## EXTRACTED MATERIAL
□ □ □

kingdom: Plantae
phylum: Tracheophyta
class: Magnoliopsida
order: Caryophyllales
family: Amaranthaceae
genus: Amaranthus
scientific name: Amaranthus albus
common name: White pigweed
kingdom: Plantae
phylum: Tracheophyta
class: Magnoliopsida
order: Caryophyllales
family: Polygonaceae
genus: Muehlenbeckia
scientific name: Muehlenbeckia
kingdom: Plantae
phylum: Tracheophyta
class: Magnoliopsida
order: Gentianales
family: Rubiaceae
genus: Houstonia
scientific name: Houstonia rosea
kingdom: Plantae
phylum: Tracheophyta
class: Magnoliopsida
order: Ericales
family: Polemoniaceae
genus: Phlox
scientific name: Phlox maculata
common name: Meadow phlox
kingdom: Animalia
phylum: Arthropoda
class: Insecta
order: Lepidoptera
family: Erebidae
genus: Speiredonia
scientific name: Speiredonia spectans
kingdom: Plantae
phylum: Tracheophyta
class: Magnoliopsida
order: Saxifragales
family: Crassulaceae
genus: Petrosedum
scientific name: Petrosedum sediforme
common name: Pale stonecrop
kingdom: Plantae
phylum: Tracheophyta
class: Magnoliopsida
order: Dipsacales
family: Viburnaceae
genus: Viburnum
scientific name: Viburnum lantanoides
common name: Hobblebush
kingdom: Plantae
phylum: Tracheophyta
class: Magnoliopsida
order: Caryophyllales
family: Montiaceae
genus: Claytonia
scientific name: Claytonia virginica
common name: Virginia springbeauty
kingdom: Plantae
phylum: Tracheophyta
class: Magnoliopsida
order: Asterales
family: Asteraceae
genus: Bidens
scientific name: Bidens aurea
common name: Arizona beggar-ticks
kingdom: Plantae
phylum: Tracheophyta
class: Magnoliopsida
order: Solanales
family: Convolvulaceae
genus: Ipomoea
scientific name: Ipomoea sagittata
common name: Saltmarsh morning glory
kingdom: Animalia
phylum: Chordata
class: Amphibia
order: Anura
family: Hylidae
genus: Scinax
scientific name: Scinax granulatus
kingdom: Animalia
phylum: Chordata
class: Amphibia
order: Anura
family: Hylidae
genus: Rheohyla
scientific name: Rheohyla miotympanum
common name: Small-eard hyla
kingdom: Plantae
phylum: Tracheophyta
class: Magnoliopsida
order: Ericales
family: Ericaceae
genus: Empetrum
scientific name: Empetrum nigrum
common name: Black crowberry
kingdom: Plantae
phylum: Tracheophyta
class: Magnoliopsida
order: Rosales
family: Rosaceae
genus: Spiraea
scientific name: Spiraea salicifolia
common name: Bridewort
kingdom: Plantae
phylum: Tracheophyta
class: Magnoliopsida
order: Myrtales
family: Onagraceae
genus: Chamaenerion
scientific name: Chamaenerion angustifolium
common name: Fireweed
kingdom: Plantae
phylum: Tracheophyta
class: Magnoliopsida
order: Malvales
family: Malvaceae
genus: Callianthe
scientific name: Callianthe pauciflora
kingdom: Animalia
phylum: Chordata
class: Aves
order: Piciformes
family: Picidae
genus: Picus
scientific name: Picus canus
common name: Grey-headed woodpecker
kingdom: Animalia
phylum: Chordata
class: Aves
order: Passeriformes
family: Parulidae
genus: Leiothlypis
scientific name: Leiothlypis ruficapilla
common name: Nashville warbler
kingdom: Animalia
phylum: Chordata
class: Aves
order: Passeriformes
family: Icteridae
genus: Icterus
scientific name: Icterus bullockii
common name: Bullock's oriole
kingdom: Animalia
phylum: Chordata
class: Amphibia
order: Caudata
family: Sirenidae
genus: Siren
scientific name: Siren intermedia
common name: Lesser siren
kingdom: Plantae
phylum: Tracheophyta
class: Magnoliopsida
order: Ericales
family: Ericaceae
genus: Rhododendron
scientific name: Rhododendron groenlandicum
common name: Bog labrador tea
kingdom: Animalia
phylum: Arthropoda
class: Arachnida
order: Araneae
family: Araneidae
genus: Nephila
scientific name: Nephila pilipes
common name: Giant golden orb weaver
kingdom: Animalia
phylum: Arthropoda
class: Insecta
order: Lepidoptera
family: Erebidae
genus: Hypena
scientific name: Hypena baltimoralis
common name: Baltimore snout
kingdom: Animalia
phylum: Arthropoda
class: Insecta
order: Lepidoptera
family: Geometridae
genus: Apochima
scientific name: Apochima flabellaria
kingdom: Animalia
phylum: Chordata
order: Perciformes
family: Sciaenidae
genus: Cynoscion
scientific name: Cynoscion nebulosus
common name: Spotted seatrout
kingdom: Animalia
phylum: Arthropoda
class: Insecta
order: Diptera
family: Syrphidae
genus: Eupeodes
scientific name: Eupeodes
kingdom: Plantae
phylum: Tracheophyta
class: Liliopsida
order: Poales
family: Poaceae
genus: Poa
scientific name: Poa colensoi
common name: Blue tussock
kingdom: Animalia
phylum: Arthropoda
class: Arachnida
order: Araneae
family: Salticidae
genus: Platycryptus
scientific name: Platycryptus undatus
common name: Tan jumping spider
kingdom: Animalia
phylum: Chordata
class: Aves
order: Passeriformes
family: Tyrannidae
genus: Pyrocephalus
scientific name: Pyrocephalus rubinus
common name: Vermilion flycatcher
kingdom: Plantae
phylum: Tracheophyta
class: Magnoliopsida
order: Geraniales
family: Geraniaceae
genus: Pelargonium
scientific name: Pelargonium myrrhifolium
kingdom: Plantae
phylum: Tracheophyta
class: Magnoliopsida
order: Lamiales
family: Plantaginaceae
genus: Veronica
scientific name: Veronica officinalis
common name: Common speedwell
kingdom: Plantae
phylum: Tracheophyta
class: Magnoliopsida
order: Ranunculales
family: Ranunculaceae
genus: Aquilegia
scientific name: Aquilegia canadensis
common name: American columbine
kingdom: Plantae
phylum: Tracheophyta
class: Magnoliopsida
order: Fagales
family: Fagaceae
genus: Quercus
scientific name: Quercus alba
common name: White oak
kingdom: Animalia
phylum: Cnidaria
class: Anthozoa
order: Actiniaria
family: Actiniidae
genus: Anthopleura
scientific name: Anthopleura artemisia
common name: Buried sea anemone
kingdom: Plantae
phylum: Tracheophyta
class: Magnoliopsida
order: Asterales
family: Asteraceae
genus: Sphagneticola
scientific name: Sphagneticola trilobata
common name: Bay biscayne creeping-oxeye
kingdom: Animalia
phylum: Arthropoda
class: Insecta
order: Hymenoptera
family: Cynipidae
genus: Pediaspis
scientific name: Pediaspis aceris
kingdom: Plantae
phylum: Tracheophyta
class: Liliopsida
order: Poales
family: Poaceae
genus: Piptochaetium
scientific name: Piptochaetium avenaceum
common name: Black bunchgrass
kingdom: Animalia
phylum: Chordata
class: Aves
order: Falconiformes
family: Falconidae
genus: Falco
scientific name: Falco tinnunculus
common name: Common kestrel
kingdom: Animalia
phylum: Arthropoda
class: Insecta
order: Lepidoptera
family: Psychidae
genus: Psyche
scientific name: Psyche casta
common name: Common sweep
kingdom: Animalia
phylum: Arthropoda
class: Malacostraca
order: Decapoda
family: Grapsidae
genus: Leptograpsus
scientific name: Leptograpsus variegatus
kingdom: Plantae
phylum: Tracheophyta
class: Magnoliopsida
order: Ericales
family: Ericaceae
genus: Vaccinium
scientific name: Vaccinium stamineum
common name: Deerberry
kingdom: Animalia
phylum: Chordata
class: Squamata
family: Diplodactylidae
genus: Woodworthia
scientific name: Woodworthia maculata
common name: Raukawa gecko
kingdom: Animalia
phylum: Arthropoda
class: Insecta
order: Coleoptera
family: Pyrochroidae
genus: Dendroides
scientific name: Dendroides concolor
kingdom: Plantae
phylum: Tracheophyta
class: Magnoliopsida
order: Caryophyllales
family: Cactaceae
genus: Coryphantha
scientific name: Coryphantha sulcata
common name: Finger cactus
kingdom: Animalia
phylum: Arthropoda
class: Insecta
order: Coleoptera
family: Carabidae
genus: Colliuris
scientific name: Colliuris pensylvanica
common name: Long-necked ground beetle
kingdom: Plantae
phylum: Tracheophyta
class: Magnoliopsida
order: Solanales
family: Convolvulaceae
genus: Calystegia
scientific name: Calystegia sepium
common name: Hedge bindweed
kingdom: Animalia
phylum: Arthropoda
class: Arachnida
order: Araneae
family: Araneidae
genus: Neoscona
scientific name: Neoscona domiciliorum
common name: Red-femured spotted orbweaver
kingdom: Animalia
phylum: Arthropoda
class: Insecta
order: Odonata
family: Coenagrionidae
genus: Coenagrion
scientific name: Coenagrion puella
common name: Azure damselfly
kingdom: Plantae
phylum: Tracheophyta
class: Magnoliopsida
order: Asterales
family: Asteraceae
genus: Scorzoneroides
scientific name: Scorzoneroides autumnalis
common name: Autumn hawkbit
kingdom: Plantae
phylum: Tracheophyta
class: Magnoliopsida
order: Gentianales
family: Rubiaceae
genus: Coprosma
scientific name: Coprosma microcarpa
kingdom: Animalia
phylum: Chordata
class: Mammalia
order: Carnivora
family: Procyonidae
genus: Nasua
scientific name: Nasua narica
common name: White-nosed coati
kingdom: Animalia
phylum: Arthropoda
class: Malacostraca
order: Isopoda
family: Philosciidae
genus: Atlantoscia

□ □ □

## TASK BRIEF
Repeat the records word for word from the start through the line containing "scientific name: Houstonia rosea", including that line.

## SOLUTION FOR THIS EXERCISE
kingdom: Plantae
phylum: Tracheophyta
class: Magnoliopsida
order: Caryophyllales
family: Amaranthaceae
genus: Amaranthus
scientific name: Amaranthus albus
common name: White pigweed
kingdom: Plantae
phylum: Tracheophyta
class: Magnoliopsida
order: Caryophyllales
family: Polygonaceae
genus: Muehlenbeckia
scientific name: Muehlenbeckia
kingdom: Plantae
phylum: Tracheophyta
class: Magnoliopsida
order: Gentianales
family: Rubiaceae
genus: Houstonia
scientific name: Houstonia rosea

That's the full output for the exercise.